How important is the idea of memory, now that the generation that lived through the horrors of the war is fast disappearing?

This film raises many issues; this is very much the last story that can be told in the present day with the characters still living. If someone [from the Holocaust] is brought to justice, will he live long enough for the sentence to be passed… The character that Plummer is playing [focuses on] that idea of people near the end of their lives still trying to find justice, and realizing that the regular channels won’t serve that, which is why he takes it on himself.

Plummer’s character sounds a bit like a bit of an older Charles Bronson-type.

It is a revenge film. It posits the idea that after all this time, those wounds have not healed. It is going to provoke a lot of discussion. I saw Son of Saul [the Hungarian film that won the Grand Prize at Cannes], which is so much in the moment… in the belly of the beast. This project looks at it from the distance of time, but you see that the characters of both films are still immersed in the violence of the time. You see how visceral the feelings are even after all this time has passed.

You last worked with Christopher Plummer on Ararat, which deals with the impact the Armenian genocide of 1915 had on later generations. Are there any parallels in this film?

Both stories are deeply personal.
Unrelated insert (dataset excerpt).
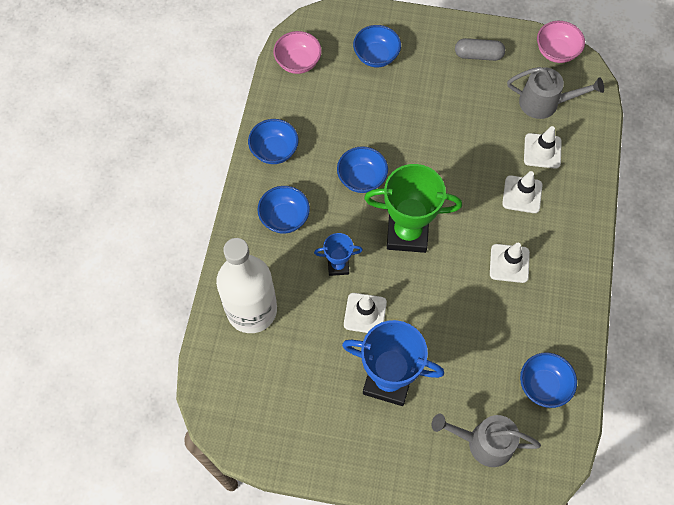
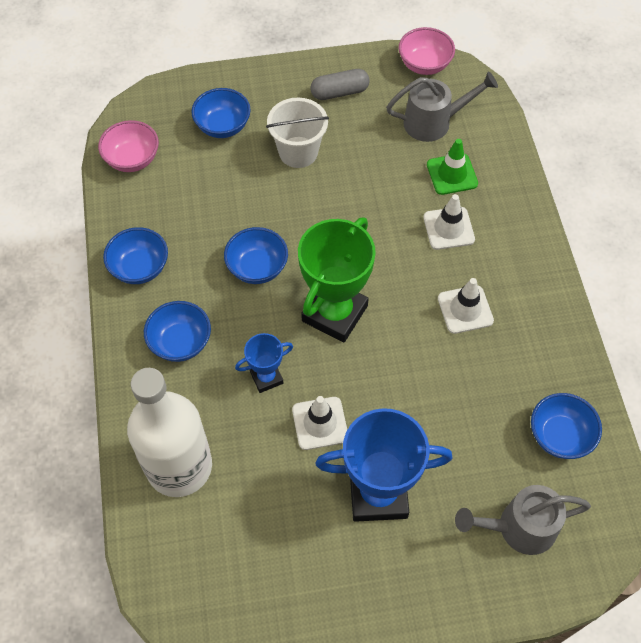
camera: 20 degrees left, 5 degrees down
(407, 233) = (334, 313): green trophy -> green trophy turned 45 degrees counterclockwise
(427, 95) = (298, 152): none -> white bucket
(542, 151) = (452, 174): white traffic cone -> green traffic cone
In Ararat, Plummer plays a customs officer, and interestingly enough — I’ve only just realized this — there is a scene in the new film, a very important scene, where he is dealing with a customs officer [while] trying to cross a border to find the… monster who killed his family. I’m the go-to guy when you have to have historical perversions dealt with through customs officers! But it is interesting that on the 100th anniversary of the Armenian genocide, I am making a film called Remember which [deals] with this issue of acknowledging the past and notions of repressed or elective memory and how we understand trauma.